Officials, meanwhile, are offering the familiar repair-script: tenders, timelines, and promises. The state has said ambitious road-revival plans are on the anvil – including project corridors running into thousands of kilometres – and ministers have vowed that works will begin and roads will be made motorable within weeks. But for a city watching its streets drown every monsoon, “tender floated” sounds eerily similar to “promised last year.” The public’s patience is running on fumes.
Urban Local Bodies Minister Vipul Goel’s inspections and assurances to start repair work as rains subside are useful PR bullet points. Yet inspections without immediate, visible action feel like rehearsals for accountability rather than the real thing. Residents don’t need another photo-op; they need drains that work, proper stormwater management, and roads that survive a downpour that IMD and local reports have described as heavier than usual this season.
Here’s the blunt truth: Gurugram’s skyline of billion-rupee flats means little if the ground-level basics keep failing. Fixing façades while ignoring sewers and drains is a perverse form of city-building theatre – expensive and cosmetically impressive, but hollow where it matters.

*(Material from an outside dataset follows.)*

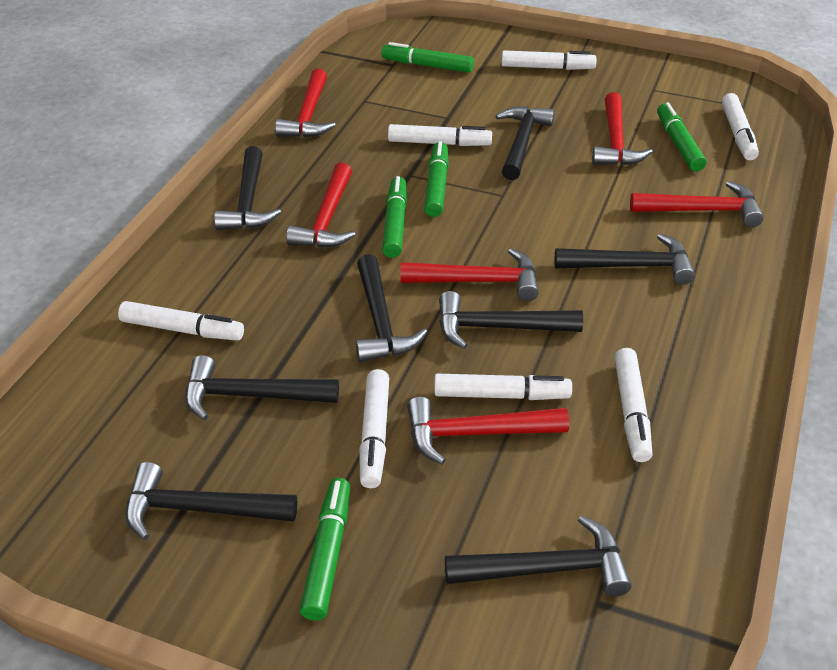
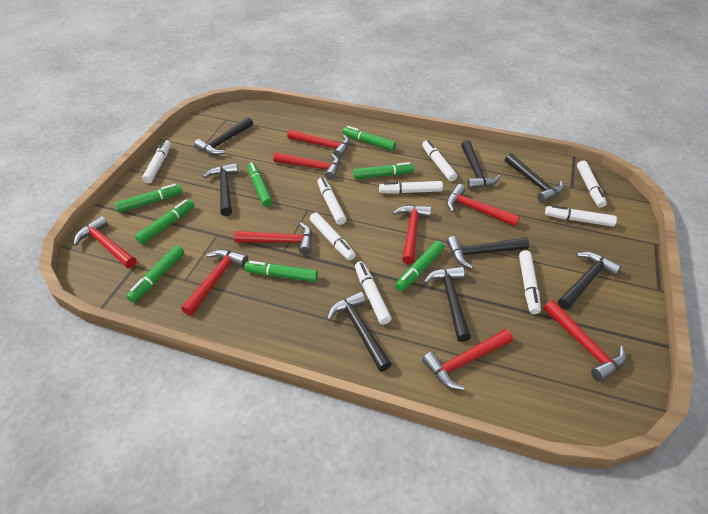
green marker: [300,478,350,621] [381,42,474,73] [382,176,407,258] [424,141,449,217] [657,102,706,172] = 5 -> [115,184,183,213] [126,245,184,303] [135,199,195,244] [244,261,318,282] [247,162,273,207] [343,126,396,151] [353,162,414,179] [395,241,444,291] = 8
red hammer: [275,69,336,138] [286,163,356,248] [400,248,539,301] [407,397,569,465] [592,92,653,166] [630,181,764,227] = 6 -> [74,216,137,268] [181,249,248,316] [234,222,312,255] [273,152,340,180] [287,129,350,158] [393,205,431,264] [422,329,513,390] [447,184,520,227] [544,300,626,382] = 9
white marker: [118,301,244,341] [359,369,389,488] [388,124,492,146] [434,374,572,400] [501,50,596,70] [615,348,652,462] [722,93,759,160] = 7 -> [142,140,171,183] [310,212,356,260] [318,177,346,225] [355,261,392,325] [379,181,443,194] [422,140,457,181] [519,250,541,314] [545,205,617,227] [577,161,607,208] = 9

Citizens pay taxes, commuters pay tolls, and homebuyers shell out obscene premiums on real estate — none of that should include an added surcharge of waterlogged commutes.
Short-term triage (pumps, temporary diversions, emergency patching) is necessary now. But medium- and long-term answers are non-negotiable: a mapped, audited drainage network; timely execution of those tenders with transparent contractor accountability; permeable surfaces and retention basins where possible; and a political incentive structure that rewards fixing public goods, not only approving glass towers.
Footage from today’s downpour shows streets already filling up, proving yet again that the monsoon hasn’t met a problem it can’t expose — and that a city’s true infrastructure test isn’t how high it builds, but how well it drains. If Gurugram wants its “Millennium City” label to mean anything beyond glossy brochures, officials must stop renaming problems and start repairing them. The city’s residents – and their engines – have run out of patience.